**Supplied passage**:

┌──

This listing memorandum has been prepared by us, and we are solely responsible for its contents.
The initial purchasers make no representation or warranty, expressed or implied, as to the accuracy or
completeness of the information contained in this listing memorandum. Nothing contained in this listing
memorandum is, or shall be relied upon as, a promise or representation by the initial purchasers as to the past or future.
Neither we nor the initial purchasers are making an offer to sell the notes in any jurisdiction except where
such an offer or sale is permitted. You must comply with all applicable laws and regulations in force in your
jurisdiction and you must obtain any consent, approval or permission required of you for the purchase, offer or sale
of the notes under the laws and regulations in force in your jurisdiction to which you are subject or in which you make
such purchase, offer or sale, and neither we nor the initial purchasers will have any responsibility therefor.

└──

**Data shown**:
┌──

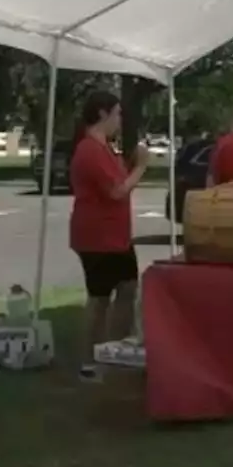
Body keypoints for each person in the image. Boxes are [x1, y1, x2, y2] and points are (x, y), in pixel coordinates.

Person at [68, 90, 150, 382]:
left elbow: (117, 181)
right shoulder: (90, 149)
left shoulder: (105, 148)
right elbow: (116, 191)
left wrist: (129, 166)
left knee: (128, 288)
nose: (120, 120)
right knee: (100, 298)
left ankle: (115, 350)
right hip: (97, 237)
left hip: (116, 237)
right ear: (102, 114)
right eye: (117, 113)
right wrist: (141, 166)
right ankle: (90, 360)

└──

Carry on the listing memorandum notice from its final sentence, writing further text in the same style. The records bear no relation to the listing memorandum notice.

**Task response**:
You acknowledge that:
you have been afforded an opportunity to request from us, and to review, all additional information
considered by you to be necessary to verify the accuracy of, or to supplement, the information contained
in this listing memorandum;
you have not relied on the initial purchasers or their agents or any person affiliated with the initial
purchasers or their agents, in connection with your investigation of the accuracy of such information or
your investment decision; and
no person has been authorized to give any information or to make any representation concerning us or
the notes other than those as set forth in this listing memorandum. If given or made, any such other
information or representation should not be relied upon as having been authorized by us, the initial
purchasers or their agents.
We are relying upon an exemption from registration under the Securities Act for an offer and sale of securities
which do not involve a public offering. By purchasing notes, you will be deemed to have made certain
acknowledgments, representations and agreements as set forth under "Transfer Restrictions" in this listing
memorandum. The notes are subject to restrictions on transfer and resale and may not be transferred or resold except
as permitted under the Securities Act and applicable state securities laws. As a prospective purchaser, you should be
aware that you may be required to bear the financial risks of this investment for an indefinite period of time. See
"Plan of Distribution" and "Transfer Restrictions."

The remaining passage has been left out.